I’m still nervous, simply because I figure a determined hacker will find a way eventually, but I agree. Do you use some kind of Brute Force blocking mechanism or just let them fire away?

A proper kernel-based firewall simply ignores the packets — they are routed to /dev/null. For attacks to have any effect, they have to be processed through the kernel, and it knows to ignore them. My filtering rules are provided by someone who understands this stuff better than I, but it includes stateful packet inspection, etc. So I just let them packet away at me. Nothing I can do anyway. My system ignores it as it does all the other packets routed to some other IP. Linux firewalls are supposed to work that way, too.

Oops, forget to check the context of your question. In Windows, there’s nothing I can do there either. Software firewalls process the packets for the kernel, and can be made to fail, as has happened in the past. My previous comment was for FreeBSD.

Make sense. How does that help with valid packets, though? For example, the aforementioned brute force attempts are valid attempts to login to SSH… they are merely trying random username/password combinations to do so.

On a desktop FreeBSD system, I have the luxury of turning off SSH. The one and only user has full access to the hardware at all times, and the install CD for FreeBSD includes boot-n-fix tools. On Windows, only NT-based versions offer SSH login, I believe. WinMe and earlier was only superficially multi-user, and just getting a response via connection was all it ever took. I’m guessing our only hope is to maintain the policy of very difficult-to-guess passwords. You’ll recall mine is pretty obscure, and subject to change soon.
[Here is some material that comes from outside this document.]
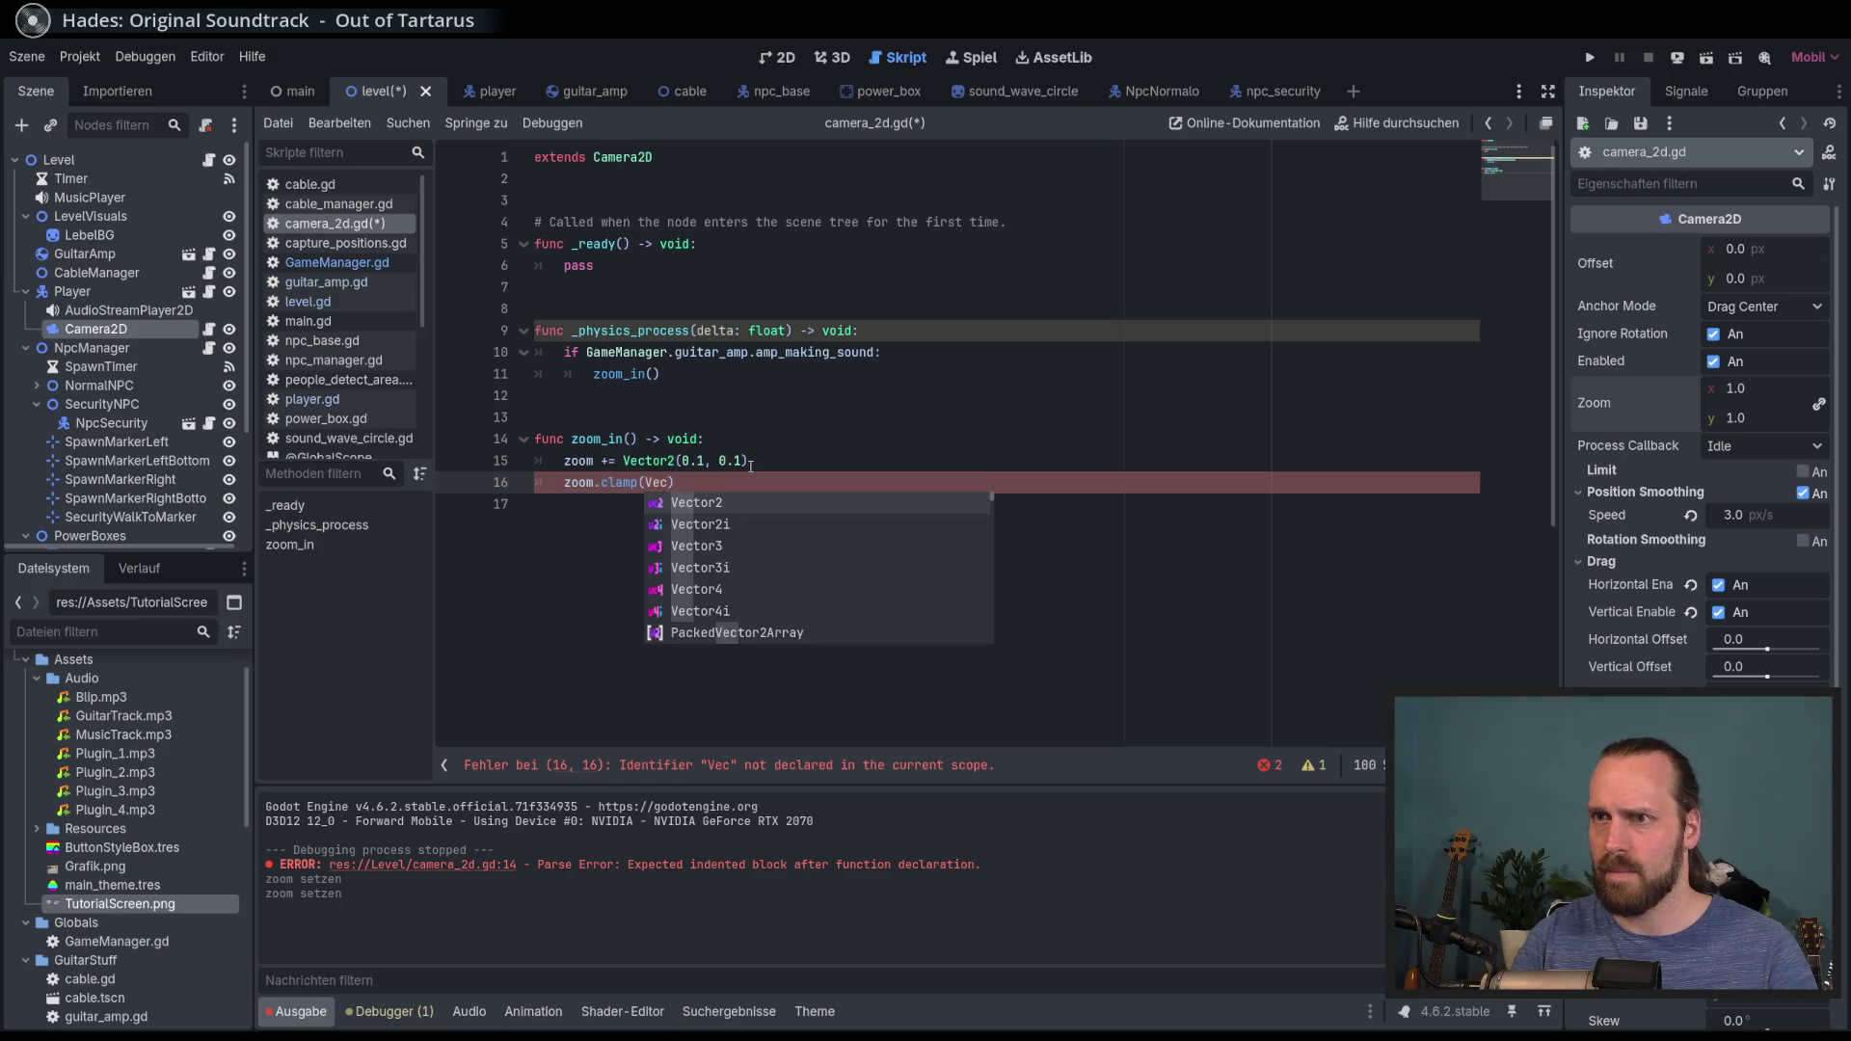
key(Return)
text((2, 2), Vec)
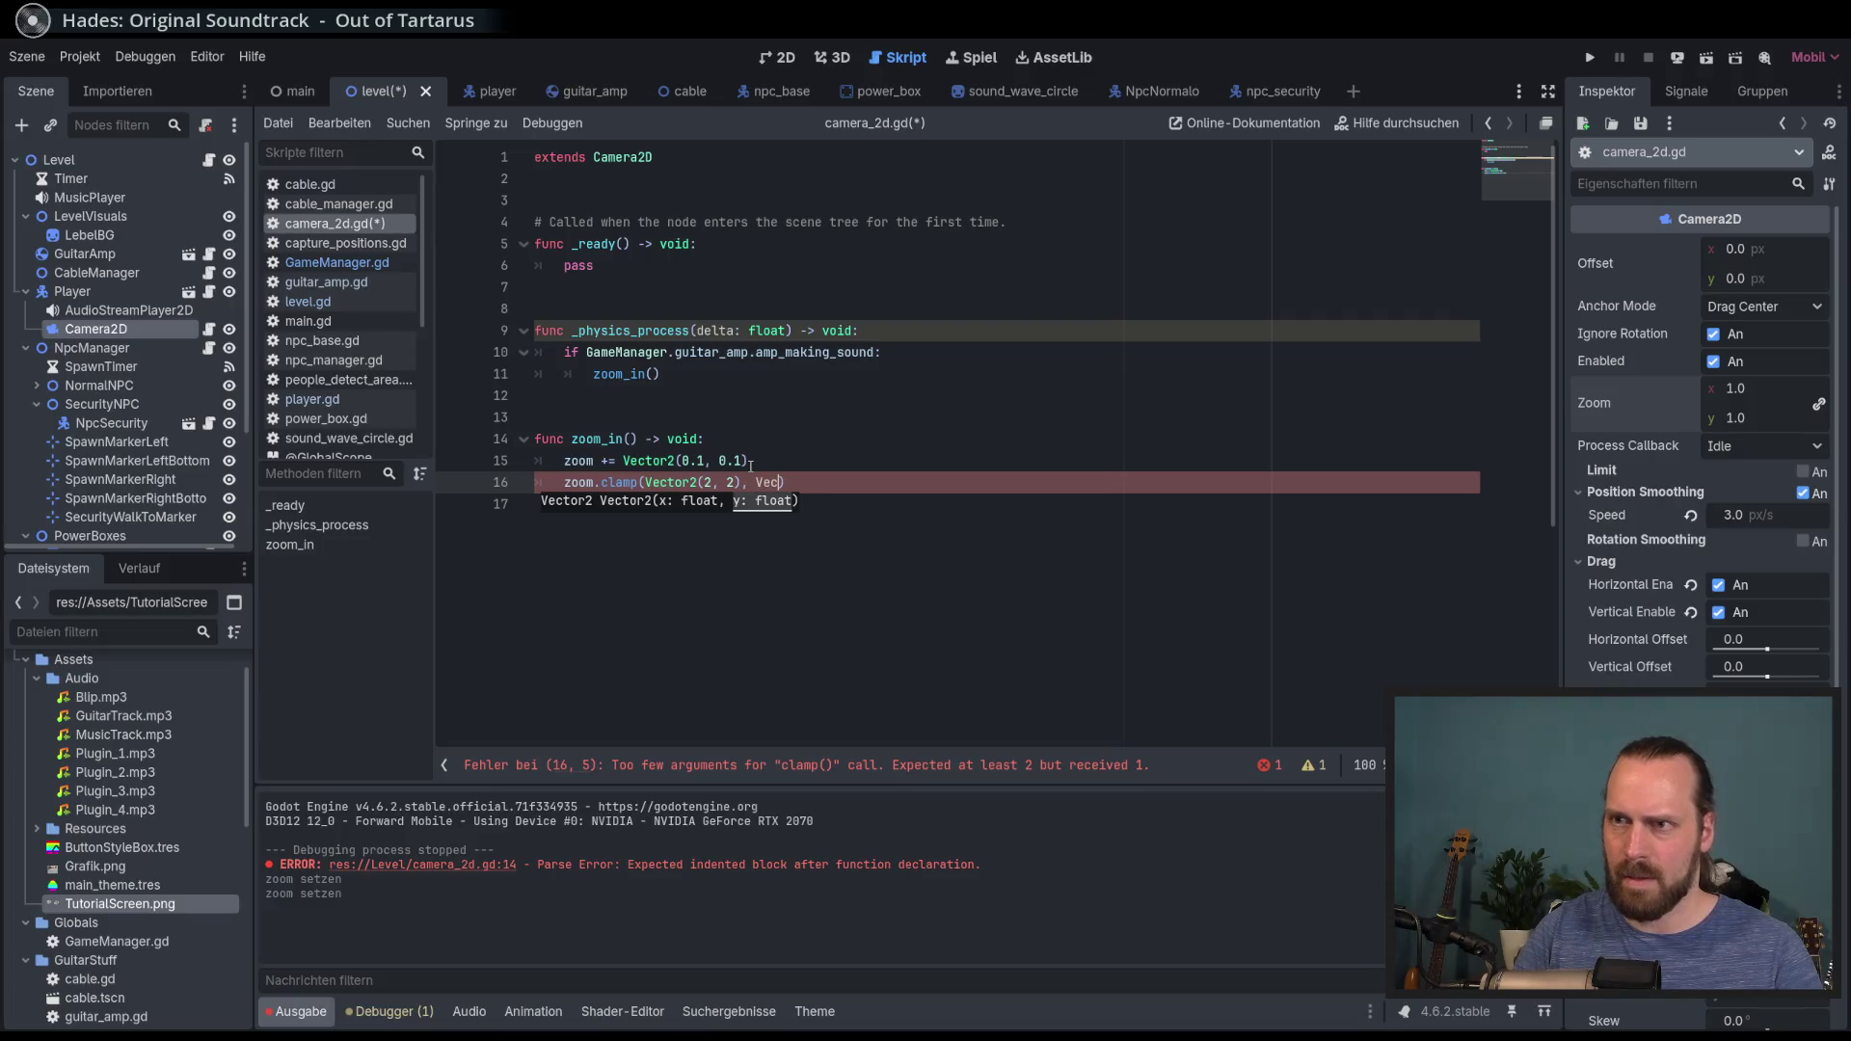
key(Return)
text(()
As long as there are no accounts with weak passwords, only an application vulnerability will allow them access. Kernel-based firewalls are the champ there. You can make DENY the default, and prevent vulnerable apps from responding.

Though I understand the theory, I have insufficient knowledge of traffic realities (what to block, how and why) to understand writing firewall rules. I find firewall instructions just too obscure for my artsy brain.